Les États-Unis prévoient de doter l’Ukraine d’un stock d’armements de ce type, supérieur à ce que possèdent les pays européens les mieux équipés… L’Allemagne pour sa part, réticente à armer l’Ukraine avant le début de la guerre, et qui avait malgré tout encore trainé des pieds jusqu’à présent, a changé d’approche depuis Ramstein, et prévoit désormais de livrer aux Ukrainiens des Flakpanzer Gepard (ou Cheetah en anglais) un véhicule blindé anti-aérien de fabrication germano-helvétique.

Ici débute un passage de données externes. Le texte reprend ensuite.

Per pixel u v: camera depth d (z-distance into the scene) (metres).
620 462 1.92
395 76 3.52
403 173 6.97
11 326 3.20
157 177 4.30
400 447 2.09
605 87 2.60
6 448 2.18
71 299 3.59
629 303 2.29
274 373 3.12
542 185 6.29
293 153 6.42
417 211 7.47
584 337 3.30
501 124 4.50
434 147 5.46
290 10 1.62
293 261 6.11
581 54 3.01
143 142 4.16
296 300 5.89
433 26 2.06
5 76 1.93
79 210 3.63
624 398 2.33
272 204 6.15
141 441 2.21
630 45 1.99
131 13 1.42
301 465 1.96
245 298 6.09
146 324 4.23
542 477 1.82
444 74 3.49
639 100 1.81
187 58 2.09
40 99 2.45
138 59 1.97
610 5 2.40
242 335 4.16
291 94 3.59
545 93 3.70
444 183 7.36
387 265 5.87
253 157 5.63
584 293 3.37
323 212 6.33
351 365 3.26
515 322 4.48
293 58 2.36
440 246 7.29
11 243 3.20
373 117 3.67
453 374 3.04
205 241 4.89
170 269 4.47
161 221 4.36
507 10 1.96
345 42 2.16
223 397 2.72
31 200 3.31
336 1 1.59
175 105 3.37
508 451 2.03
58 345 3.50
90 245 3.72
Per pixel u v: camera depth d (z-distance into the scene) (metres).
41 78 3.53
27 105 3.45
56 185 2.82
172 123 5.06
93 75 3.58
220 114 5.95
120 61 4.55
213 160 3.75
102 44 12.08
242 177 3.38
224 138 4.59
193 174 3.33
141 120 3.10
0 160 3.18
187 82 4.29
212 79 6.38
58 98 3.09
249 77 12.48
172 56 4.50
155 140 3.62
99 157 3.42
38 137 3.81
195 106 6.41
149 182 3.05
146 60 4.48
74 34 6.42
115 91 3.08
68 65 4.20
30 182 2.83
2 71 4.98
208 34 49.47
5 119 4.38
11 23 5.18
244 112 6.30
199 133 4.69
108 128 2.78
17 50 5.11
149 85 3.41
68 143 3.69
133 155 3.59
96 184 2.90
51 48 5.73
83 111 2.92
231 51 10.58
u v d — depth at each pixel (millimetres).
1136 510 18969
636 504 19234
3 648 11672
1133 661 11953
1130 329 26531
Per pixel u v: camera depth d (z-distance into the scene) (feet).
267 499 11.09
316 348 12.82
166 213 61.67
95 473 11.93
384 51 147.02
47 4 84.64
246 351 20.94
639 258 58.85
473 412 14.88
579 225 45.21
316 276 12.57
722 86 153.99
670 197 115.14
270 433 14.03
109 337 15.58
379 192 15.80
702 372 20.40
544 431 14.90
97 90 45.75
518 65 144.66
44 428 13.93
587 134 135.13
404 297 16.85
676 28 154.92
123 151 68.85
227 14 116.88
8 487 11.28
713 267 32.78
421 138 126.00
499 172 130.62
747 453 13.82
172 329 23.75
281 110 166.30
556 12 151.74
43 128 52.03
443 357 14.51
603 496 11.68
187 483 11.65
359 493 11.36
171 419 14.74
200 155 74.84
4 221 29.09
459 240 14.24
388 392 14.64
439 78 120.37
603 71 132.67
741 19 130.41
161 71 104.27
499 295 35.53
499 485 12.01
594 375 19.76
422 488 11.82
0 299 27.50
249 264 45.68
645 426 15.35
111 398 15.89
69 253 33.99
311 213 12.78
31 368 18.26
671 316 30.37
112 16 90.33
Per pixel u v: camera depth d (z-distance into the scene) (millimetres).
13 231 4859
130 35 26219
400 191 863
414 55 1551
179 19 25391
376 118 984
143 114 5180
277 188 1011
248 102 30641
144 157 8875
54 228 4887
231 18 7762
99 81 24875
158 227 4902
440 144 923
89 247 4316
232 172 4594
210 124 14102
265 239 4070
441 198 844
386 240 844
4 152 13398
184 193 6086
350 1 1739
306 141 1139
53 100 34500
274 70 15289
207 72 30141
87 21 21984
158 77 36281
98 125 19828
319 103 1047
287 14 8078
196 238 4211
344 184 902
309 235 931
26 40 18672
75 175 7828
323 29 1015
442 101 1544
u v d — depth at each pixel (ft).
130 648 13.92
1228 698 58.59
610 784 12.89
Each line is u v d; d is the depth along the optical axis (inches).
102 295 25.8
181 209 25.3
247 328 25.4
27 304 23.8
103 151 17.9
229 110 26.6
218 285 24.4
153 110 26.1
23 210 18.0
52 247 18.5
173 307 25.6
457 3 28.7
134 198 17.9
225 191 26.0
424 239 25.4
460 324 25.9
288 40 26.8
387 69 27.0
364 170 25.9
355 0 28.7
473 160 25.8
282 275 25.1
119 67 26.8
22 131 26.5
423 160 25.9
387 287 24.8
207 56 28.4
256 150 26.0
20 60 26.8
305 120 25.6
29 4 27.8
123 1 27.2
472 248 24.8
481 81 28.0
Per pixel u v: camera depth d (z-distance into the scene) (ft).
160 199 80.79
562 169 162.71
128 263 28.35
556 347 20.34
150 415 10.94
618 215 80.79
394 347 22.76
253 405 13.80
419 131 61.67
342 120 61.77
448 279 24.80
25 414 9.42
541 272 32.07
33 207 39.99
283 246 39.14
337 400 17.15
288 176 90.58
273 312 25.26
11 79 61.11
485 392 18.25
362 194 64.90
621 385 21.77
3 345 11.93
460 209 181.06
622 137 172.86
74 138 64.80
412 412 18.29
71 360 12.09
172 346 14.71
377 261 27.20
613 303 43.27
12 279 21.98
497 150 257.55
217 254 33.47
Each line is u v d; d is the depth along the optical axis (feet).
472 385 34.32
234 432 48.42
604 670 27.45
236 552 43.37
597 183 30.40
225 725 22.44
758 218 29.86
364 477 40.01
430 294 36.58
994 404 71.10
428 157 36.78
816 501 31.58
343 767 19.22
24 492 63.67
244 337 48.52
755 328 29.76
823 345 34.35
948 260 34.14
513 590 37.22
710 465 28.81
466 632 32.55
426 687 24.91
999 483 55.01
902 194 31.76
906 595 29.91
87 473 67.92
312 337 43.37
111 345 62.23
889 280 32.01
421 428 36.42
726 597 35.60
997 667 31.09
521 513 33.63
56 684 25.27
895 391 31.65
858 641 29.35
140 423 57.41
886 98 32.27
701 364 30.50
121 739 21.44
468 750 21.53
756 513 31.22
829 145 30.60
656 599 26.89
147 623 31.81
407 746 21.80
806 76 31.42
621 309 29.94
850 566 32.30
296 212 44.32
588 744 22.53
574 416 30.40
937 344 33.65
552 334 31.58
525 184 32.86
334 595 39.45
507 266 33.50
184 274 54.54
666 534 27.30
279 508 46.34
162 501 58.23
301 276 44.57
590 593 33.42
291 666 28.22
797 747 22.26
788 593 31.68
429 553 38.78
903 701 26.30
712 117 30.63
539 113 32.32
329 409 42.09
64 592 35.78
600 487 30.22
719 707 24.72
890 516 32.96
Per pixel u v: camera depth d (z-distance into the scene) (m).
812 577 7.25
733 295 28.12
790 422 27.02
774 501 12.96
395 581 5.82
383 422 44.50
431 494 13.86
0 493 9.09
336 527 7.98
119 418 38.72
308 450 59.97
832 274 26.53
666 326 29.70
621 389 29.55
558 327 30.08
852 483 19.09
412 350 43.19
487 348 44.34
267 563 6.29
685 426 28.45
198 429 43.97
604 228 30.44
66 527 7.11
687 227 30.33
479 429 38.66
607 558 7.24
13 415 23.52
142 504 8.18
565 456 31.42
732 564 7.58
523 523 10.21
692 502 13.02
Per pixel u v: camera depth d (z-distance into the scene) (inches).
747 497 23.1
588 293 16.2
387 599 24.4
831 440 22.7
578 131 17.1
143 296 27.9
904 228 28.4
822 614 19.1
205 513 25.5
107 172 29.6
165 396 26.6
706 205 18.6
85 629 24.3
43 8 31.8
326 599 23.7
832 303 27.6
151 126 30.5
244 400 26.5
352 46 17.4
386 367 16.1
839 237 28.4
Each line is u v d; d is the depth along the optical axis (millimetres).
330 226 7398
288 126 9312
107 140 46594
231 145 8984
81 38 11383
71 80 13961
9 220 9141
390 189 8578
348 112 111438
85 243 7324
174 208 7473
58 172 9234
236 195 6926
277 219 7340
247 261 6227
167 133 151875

D’autres livraisons de matériel plus sophistiqué sont envisagées : missiles antichar, drones de combat, hélicoptères… L’aide américaine qui se déploie actuellement est la plus importante depuis celle qui avait été accordée, en 1973, à l’armée israélienne, pour faire face à l’offensive égyptienne du Yom Kippour. Certains équipements techniques supposent toutefois une formation des personnels qui sont appelés à s’en servir. C’est ce qui amène les pays de l’Est de l’Europe qui possèdent encore des matériels russes à les envoyer aux Ukrainiens qui le plus souvent les connaissent bien. Les États-Unis ont d’ailleurs suggéré aux Turcs de céder à l’Ukraine les fameux missiles de défense aérienne russes S-400 dont l’acquisition avait fait polémique au sein de l’OTAN.
Le deuxième enjeu est militaire. Il est de savoir si la Russie, en échec et cette fois acculée au repli, ne sera pas tentée de franchir le pas, en usant d’armes prohibées (armes chimiques ou même arme nucléaire tactique) pour essayer de rétablir une situation compromise. Des preuves ont déjà été relevées, quant à l’usage par l’armée russe de bombes à sous-munitions, une arme également prohibée par les conventions internationales. Mais le recours au nucléaire tactique en particulier constituerait le franchissement d’une ligne rouge dont la Russie risquerait d’être la première à faire les frais. Si ce nouveau stade n’est pas atteint, et à plus forte raison, si le conflit s’éternise, il est probable que l’hypothèse de négociations et d’une médiation reprendra corps.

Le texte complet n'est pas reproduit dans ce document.